RECORDED INFORMATION:
BEGIN

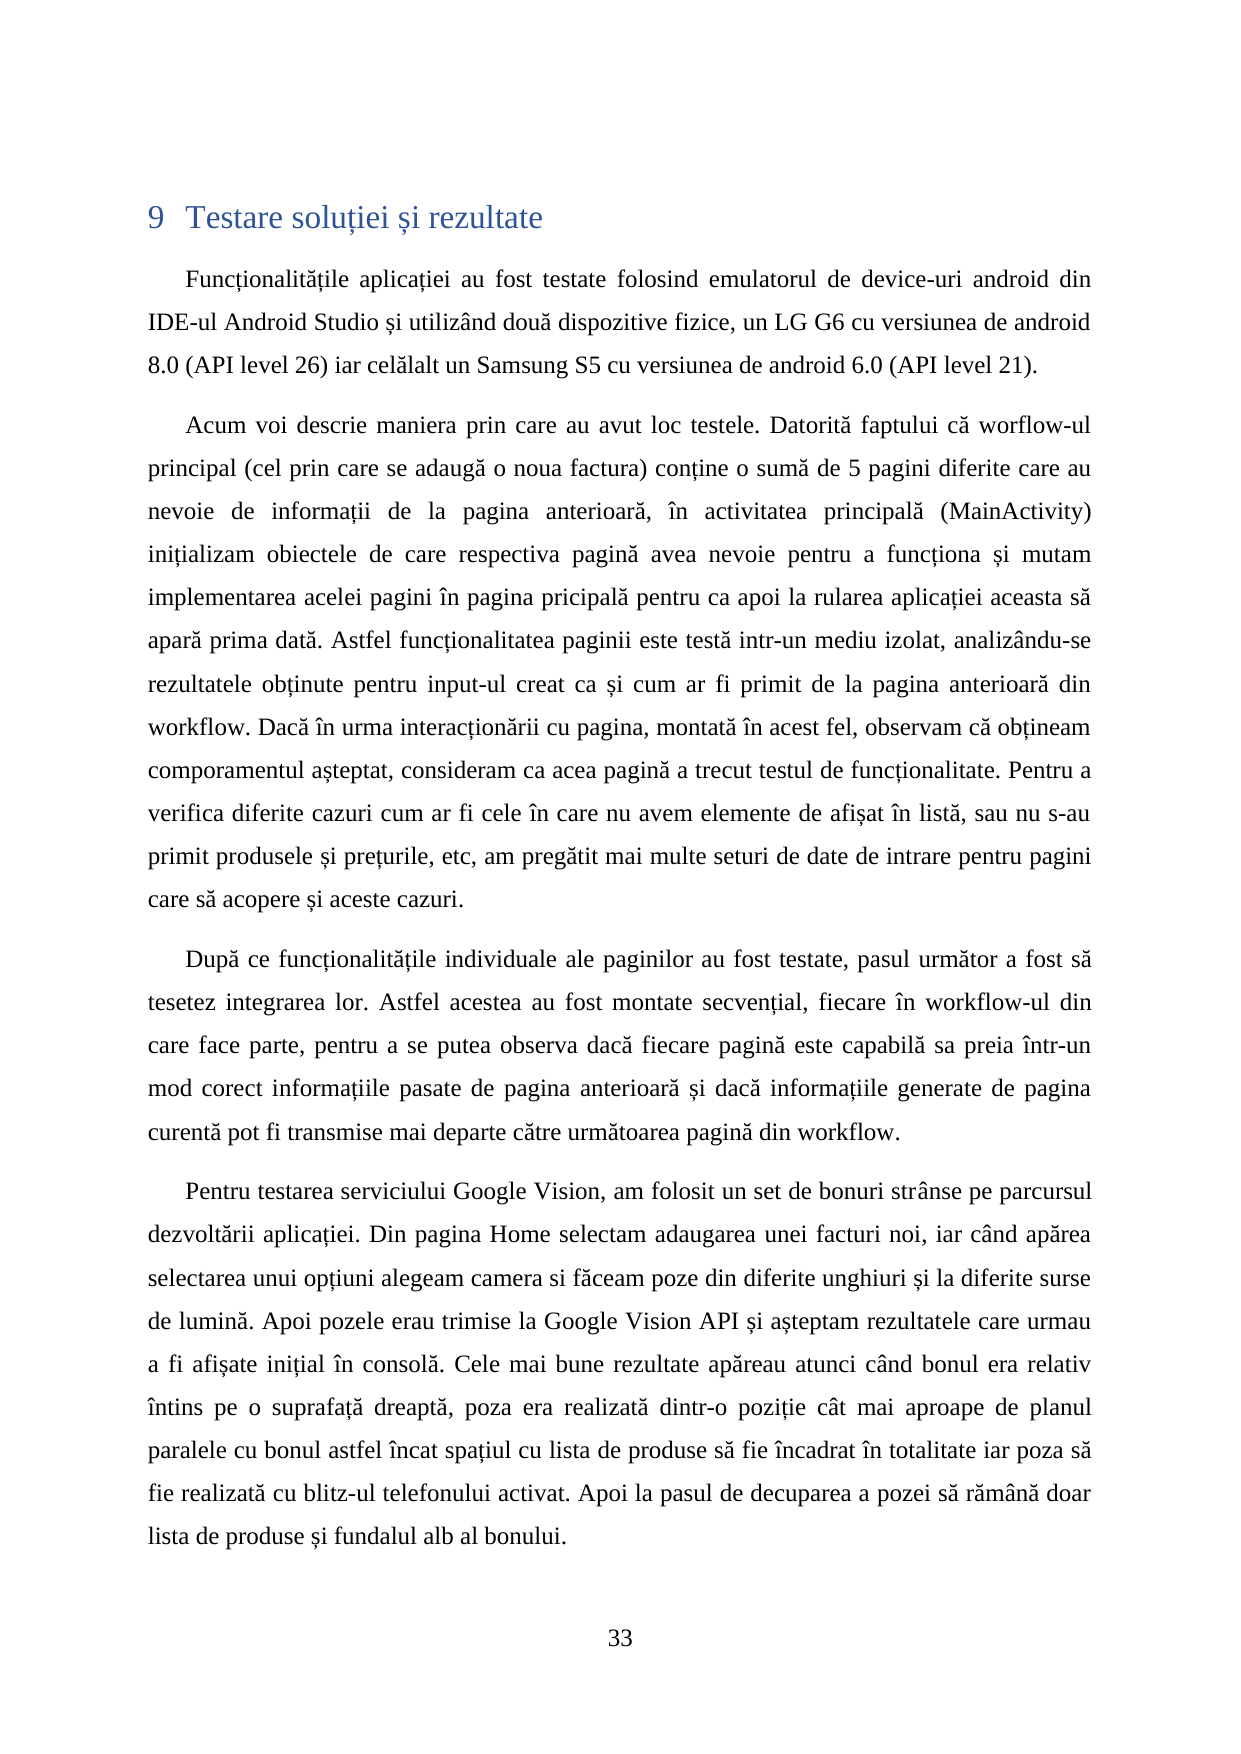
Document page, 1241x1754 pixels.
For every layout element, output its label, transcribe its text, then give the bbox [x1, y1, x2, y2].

subtitle Testare soluției și rezultate [148, 198, 1093, 236]
text Pentru testarea serviciului Google Vision, am folosit un set de bonuri strânse pe parcursul dezvoltării aplicației. Din pagina Home selectam adaugarea unei facturi noi, iar când apărea selectarea unui opțiuni alegeam camera si făceam poze din diferite unghiuri și la diferite surse de lumină. Apoi pozele erau trimise la Google Vision API și așteptam rezultatele care urmau a fi afișate inițial în consolă. Cele mai bune rezultate apăreau atunci când bonul era relativ întins pe o suprafață dreaptă, poza era realizată dintr-o poziție cât mai aproape de planul paralele cu bonul astfel încat spațiul cu lista de produse să fie încadrat în totalitate iar poza să fie realizată cu blitz-ul telefonului activat. Apoi la pasul de decuparea a pozei să rămână doar lista de produse și fundalul alb al bonului. [148, 1176, 1093, 1550]
text După ce funcționalitățile individuale ale paginilor au fost testate, pasul următor a fost să tesetez integrarea lor. Astfel acestea au fost montate secvențial, fiecare în workflow-ul din care face parte, pentru a se putea observa dacă fiecare pagină este capabilă sa preia într-un mod corect informațiile pasate de pagina anterioară și dacă informațiile generate de pagina curentă pot fi transmise mai departe către următoarea pagină din workflow. [148, 944, 1093, 1145]
text Funcționalitățile aplicației au fost testate folosind emulatorul de device-uri android din IDE-ul Android Studio și utilizând două dispozitive fizice, un LG G6 cu versiunea de android 8.0 (API level 26) iar celălalt un Samsung S5 cu versiunea de android 6.0 (API level 21). [148, 264, 1093, 379]
text Acum voi descrie maniera prin care au avut loc testele. Datorită faptului că worflow-ul principal (cel prin care se adaugă o noua factura) conține o sumă de 5 pagini diferite care au nevoie de informații de la pagina anterioară, în activitatea principală (MainActivity) inițializam obiectele de care respectiva pagină avea nevoie pentru a funcționa și mutam implementarea acelei pagini în pagina pricipală pentru ca apoi la rularea aplicației aceasta să apară prima dată. Astfel funcționalitatea paginii este testă intr-un mediu izolat, analizându-se rezultatele obținute pentru input-ul creat ca și cum ar fi primit de la pagina anterioară din workflow. Dacă în urma interacționării cu pagina, montată în acest fel, observam că obțineam comporamentul așteptat, consideram ca acea pagină a trecut testul de funcționalitate. Pentru a verifica diferite cazuri cum ar fi cele în care nu avem elemente de afișat în listă, sau nu s-au primit produsele și prețurile, etc, am pregătit mai multe seturi de date de intrare pentru pagini care să acopere și aceste cazuri. [148, 410, 1093, 913]
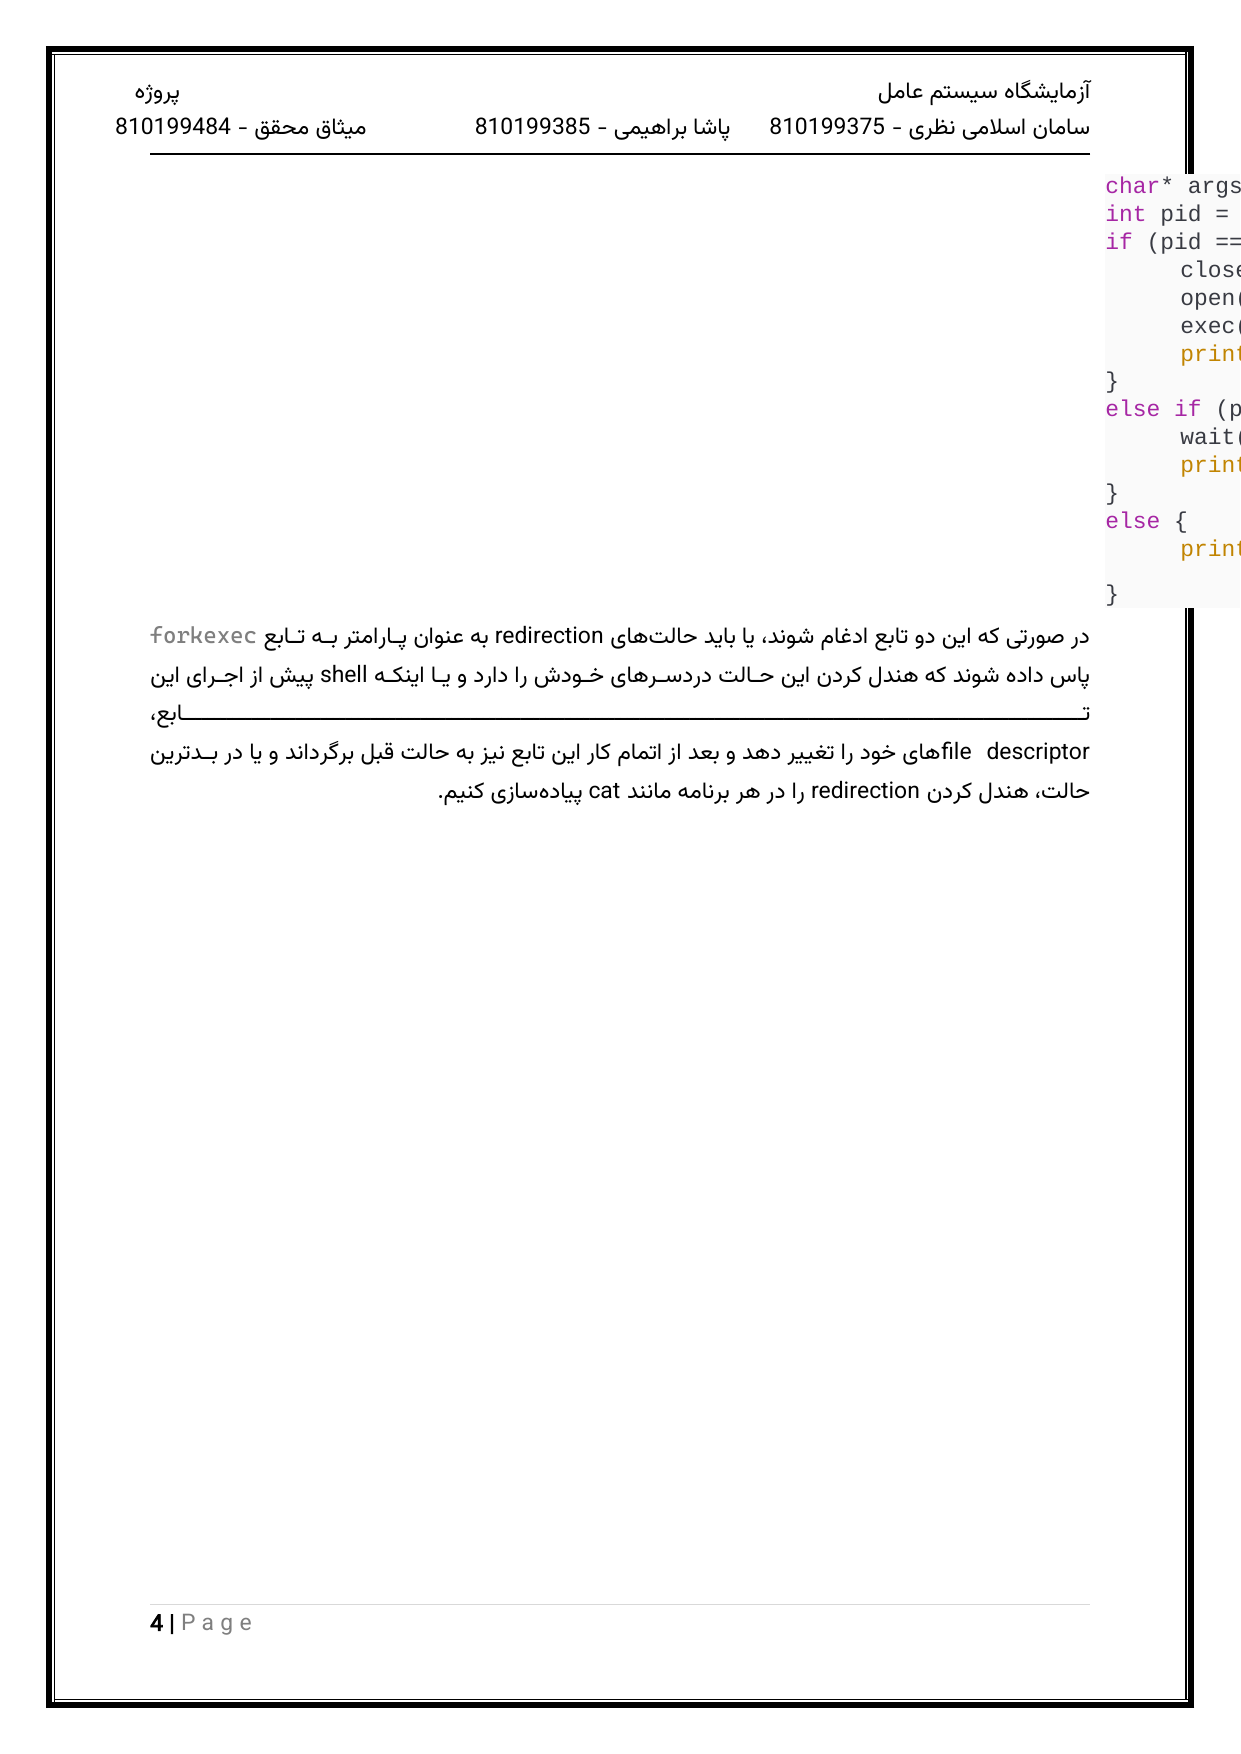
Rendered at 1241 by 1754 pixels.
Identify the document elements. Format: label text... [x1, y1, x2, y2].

END

PROBLEM STATEMENT: Write out exactly the lines of the entries above that run from the line containing "Rendered at 1241 by 1754 pixels." through the last line, including both.

OUTPUT FOR THIS EXERCISE:
Rendered at 1241 by 1754 pixels.
Identify the document elements. Format: label text... [x1, y1, x2, y2].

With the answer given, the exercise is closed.